Swarms are impressive examples of collective behavior leading to the emergence of new properties [4, 26, 8]. One of the most visible characteristics of swarms is their display of complex, dynamic structures [14, 1, 7]. Here, we are specifically interested in the creation of structure through cooperative assembly. Such behavior has been investigated both in the natural world [1, 7] as well as in robotic swarms [15, 27, 20, 24].

In this paper, we are interested in the automated programming of a swarm of micro-robots (). The micro-robots are microscopic agarose beads functionalized with bio-molecules (single strand DNA of 12-24 base pairs) [13]. The beads forming the body of the robots are small enough to move through Brownian motion. The DNA functionalization allows them to produce (a) chemical signals that may impact the behavior of nearby beads and (b) an anchoring signal that will attach them to their neighbors. Clusters created from aggregated beads move slower or even stop, based on their size. That property allows us to control where the beads should go, which we use to create self-assembled structures. Thanks to that scale and the low price and availability of the molecular components, we previously designed and validated in vitro a system of a million micro-robots that self-assemble [3, 29].

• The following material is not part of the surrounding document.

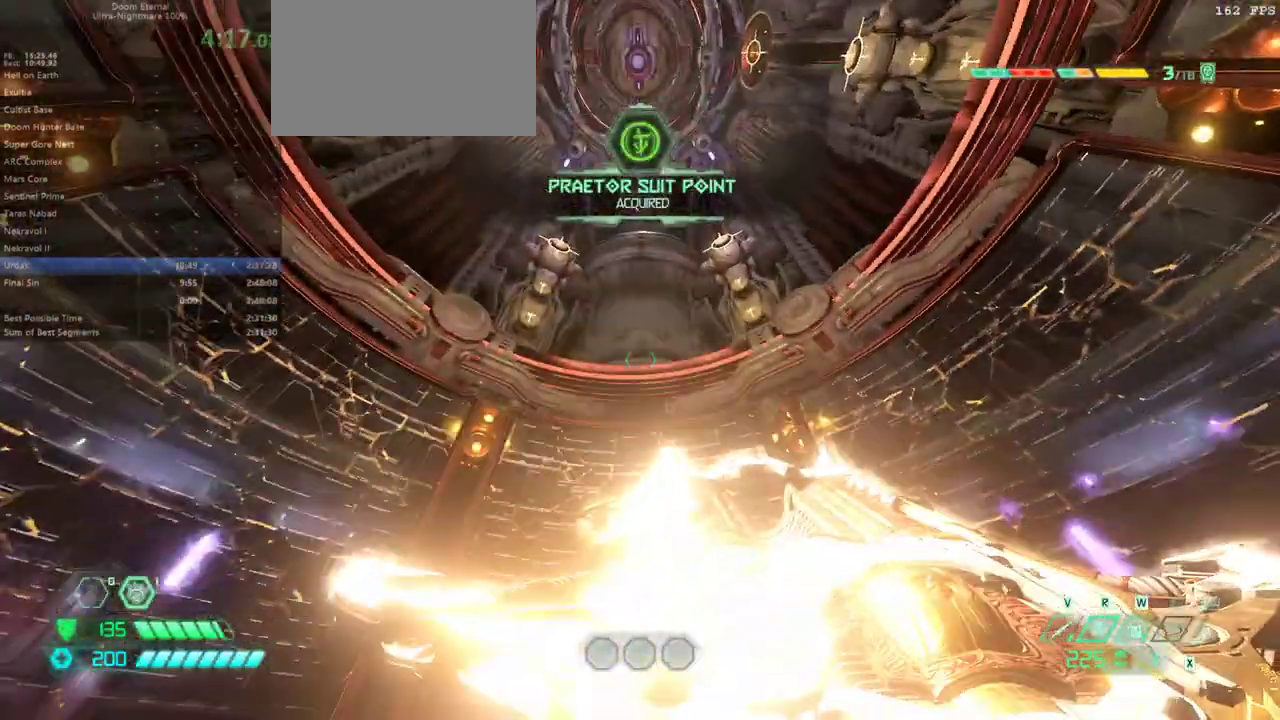
{"keys": [], "mouse": [], "events": []}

We previously introduced the BioNeat algorithm [3], inspired from state-of-the-art Neat algorithm [25]. BioNeat aims at producing chemical reaction networks (CRN) which represent bio-molecules to be attached to beads or left floating in the 2-dimensional substrate. Given a target for self-assembly (e.g., in Fig. 2), the objective is that micro-robots assemble to one another in the target area.

Though initial results are promising, this previous work raised several important issues:

  • target complexity: optimization was limited to simple targets, with one single rectangular region for self-assembly.

  • computational cost: simulating chemical reactions in a realistic fashion is extremely expensive. Several days of computation were necessary for running the optimization algorithm.

In this paper, we address both issues. Firstly, we introduce the use of MAP-Elites [19], an illumination algorithm that favors exploration over pure optimization, thus reducing the risk of premature convergence during the search. We also implement a new mechanism, termed topological initialization that helps MAP-Elites to bootstrap exploration when confronted with search spaces with large neutral regions.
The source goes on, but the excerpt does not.